Enthropy is also used quite a bit in machine learning. A good example are the classification trees. The following description comes from Andrew Ng. The tree starts with a root node that presents a choice between examples that exhibit a particular feature or not, leading to two child nodes that contain examples with and without that feature. Each child poses yet another choice that leads to two more children, and so on. The process ends with any number of leaf nodes, each of which, mostly or wholly, contains examples of one class.

To grow, the tree must find the root decision. To choose, it considers all features and their values and chooses the one that maximizes the purity of the split (Optimal purity is defined as 100 percent of examples of one class going to a particular child node and none going to the other node.) This is where entropy comes to play, as it measures the purity of the split, or the disorder in the split. Splits are rarely 100 percent pure (enthropy is 0 for 100% pure splits) after just one decision and may never get there, so the process continues, producing level after level of child nodes, until purity doesn’t rise much by considering further features. At this point, the tree is fully trained.
At inference, a fresh example traverses the tree, which evaluates a different decision at each level from top to bottom. The example takes the label of the data contained by the leaf node it lands in.

Suppose, e.g., we want to classify customers into two classes, likely to churn (or drop our service) and not likely to churn (admittedly very simplified). Then, we collect data on churn together with lots of other attributes, such as demographics (where you live, gender, age, etc.), and data about the customer's business (like how often do they use our service, have they complained before, how long have they used our service, etc.). When we start looking at our data, we may see that 5% of our customers churn - this can then be seen as our base distribution. We then go through all of our data attributes to see which one reduces the enthropy most. E.g., when we look at complaints, we split the data into two groups, one for those who ahev complained, and one for those who have not complained. We then measure the enthropy in each group, and combine them together using the population proportions in each group. If this new enthopy is lower than the one we started with, then we have some information gain by splitting the data this way. The first step is to perform this operation on all data attributes and choose the attribute that gives is the highest information gain. Then, we repeat the process for each of the subgroups, etc. until we have a decent classification tree for the classes of interest.
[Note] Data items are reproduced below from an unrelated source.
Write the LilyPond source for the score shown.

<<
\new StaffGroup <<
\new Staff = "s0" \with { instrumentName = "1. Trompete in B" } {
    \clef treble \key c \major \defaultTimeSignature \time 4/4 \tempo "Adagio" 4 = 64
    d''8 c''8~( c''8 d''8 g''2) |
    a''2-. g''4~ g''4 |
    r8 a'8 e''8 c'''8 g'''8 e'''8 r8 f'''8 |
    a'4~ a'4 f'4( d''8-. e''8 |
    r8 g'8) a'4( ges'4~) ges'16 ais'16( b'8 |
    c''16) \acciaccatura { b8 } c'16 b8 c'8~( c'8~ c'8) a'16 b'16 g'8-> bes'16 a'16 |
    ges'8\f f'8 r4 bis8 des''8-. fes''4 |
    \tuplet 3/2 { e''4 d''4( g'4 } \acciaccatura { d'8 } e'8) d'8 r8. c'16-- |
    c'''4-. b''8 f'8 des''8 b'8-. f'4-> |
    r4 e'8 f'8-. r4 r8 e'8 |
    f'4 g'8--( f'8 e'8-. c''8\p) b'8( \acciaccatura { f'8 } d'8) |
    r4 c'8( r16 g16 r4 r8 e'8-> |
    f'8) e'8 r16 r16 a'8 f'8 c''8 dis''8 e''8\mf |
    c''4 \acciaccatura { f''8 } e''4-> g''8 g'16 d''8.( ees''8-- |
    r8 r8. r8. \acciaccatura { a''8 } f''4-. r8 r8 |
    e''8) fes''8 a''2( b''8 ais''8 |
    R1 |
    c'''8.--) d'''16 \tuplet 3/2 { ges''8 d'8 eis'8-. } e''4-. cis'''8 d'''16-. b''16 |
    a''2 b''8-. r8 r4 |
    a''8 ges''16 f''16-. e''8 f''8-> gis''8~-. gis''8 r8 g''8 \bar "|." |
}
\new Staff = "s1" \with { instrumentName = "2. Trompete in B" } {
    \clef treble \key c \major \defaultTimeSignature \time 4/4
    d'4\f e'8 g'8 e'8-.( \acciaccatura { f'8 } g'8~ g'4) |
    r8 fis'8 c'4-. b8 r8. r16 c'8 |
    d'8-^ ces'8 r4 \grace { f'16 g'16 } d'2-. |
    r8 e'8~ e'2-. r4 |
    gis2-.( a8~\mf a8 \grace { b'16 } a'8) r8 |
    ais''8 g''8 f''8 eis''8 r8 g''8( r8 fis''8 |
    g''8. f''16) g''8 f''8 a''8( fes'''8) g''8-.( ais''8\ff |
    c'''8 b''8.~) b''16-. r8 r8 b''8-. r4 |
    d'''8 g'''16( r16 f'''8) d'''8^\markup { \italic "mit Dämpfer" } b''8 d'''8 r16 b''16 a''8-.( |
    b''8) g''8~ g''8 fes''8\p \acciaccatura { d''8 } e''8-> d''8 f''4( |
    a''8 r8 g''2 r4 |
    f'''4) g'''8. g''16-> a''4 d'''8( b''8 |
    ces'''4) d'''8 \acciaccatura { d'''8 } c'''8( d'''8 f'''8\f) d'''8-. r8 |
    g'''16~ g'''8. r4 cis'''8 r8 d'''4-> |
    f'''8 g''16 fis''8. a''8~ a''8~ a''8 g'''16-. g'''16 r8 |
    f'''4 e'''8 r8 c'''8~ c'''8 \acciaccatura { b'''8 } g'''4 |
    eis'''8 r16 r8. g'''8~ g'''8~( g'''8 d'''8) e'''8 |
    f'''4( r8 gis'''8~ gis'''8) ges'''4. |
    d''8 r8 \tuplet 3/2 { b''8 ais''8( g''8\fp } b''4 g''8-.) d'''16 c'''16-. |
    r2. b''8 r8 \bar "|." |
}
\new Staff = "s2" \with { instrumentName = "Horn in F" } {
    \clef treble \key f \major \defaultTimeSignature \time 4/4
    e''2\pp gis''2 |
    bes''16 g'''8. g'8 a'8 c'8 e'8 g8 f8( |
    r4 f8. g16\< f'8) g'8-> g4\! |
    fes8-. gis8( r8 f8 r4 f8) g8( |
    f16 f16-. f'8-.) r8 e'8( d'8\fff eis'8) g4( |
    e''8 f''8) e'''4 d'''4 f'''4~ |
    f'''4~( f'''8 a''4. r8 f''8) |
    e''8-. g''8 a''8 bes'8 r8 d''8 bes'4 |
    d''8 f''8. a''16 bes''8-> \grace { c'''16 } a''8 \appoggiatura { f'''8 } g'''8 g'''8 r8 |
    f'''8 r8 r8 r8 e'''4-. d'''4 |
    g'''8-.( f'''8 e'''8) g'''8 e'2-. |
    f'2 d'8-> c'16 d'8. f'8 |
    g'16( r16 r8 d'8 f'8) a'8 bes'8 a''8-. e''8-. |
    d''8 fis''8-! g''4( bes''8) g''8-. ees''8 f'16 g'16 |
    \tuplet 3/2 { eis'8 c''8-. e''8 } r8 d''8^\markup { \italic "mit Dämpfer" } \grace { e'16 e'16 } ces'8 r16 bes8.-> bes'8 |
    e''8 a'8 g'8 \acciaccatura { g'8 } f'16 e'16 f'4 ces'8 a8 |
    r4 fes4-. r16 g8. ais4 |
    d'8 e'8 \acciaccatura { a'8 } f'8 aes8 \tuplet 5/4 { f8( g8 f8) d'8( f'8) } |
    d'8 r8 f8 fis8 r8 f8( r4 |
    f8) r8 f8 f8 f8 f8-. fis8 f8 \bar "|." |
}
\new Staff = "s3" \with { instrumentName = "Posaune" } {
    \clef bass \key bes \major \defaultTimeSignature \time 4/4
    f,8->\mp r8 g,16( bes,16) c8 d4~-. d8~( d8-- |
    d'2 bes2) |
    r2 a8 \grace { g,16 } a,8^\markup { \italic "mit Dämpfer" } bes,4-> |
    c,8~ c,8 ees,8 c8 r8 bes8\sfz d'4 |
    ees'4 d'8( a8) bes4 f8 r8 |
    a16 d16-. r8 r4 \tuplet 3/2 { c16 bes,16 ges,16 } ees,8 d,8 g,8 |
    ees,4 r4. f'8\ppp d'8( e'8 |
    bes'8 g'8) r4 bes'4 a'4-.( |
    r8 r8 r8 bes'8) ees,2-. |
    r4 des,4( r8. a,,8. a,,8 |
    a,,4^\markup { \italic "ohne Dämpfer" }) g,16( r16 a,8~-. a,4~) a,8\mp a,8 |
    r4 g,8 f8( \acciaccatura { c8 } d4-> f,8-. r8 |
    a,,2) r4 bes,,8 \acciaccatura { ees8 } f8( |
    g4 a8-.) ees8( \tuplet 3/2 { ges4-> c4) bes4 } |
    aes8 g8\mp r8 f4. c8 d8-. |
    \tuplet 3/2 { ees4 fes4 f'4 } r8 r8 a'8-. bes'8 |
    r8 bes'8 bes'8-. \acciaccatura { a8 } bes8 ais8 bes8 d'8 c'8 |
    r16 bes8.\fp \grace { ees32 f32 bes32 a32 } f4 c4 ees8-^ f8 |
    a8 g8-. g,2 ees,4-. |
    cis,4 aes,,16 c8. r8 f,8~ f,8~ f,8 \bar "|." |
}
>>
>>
INTRODUCE THE FIRST PROJECT.

## Homework problems

### Binomial distribution
1. What value of $p$ maximizes $P(X=k)$ when $X$ is a binomial random variable with $n$ trials?
This is actually an important question in statistics as it gives the maximum likelihood estimator of $p$ when we observe $k$ sucesses in $n$ trials.

### Function of random variables
2. Let the the random variable $X$ have the pmf $p_X(x) = 1/9$ for $x= -4,-3,-2, -1, 0, 1,2,3,4$.  Find the distribution of $Y=X^2$.

### Expected values and variance
3. Find the expected value and variance of the random variable $Y$ in the previous problem

### Entropy
4. Let $X$ ~ binomial(2,0.2) and $Y$ ~ bernoulli(0.3) Which variable rerpesents higher disorder (enthropy)?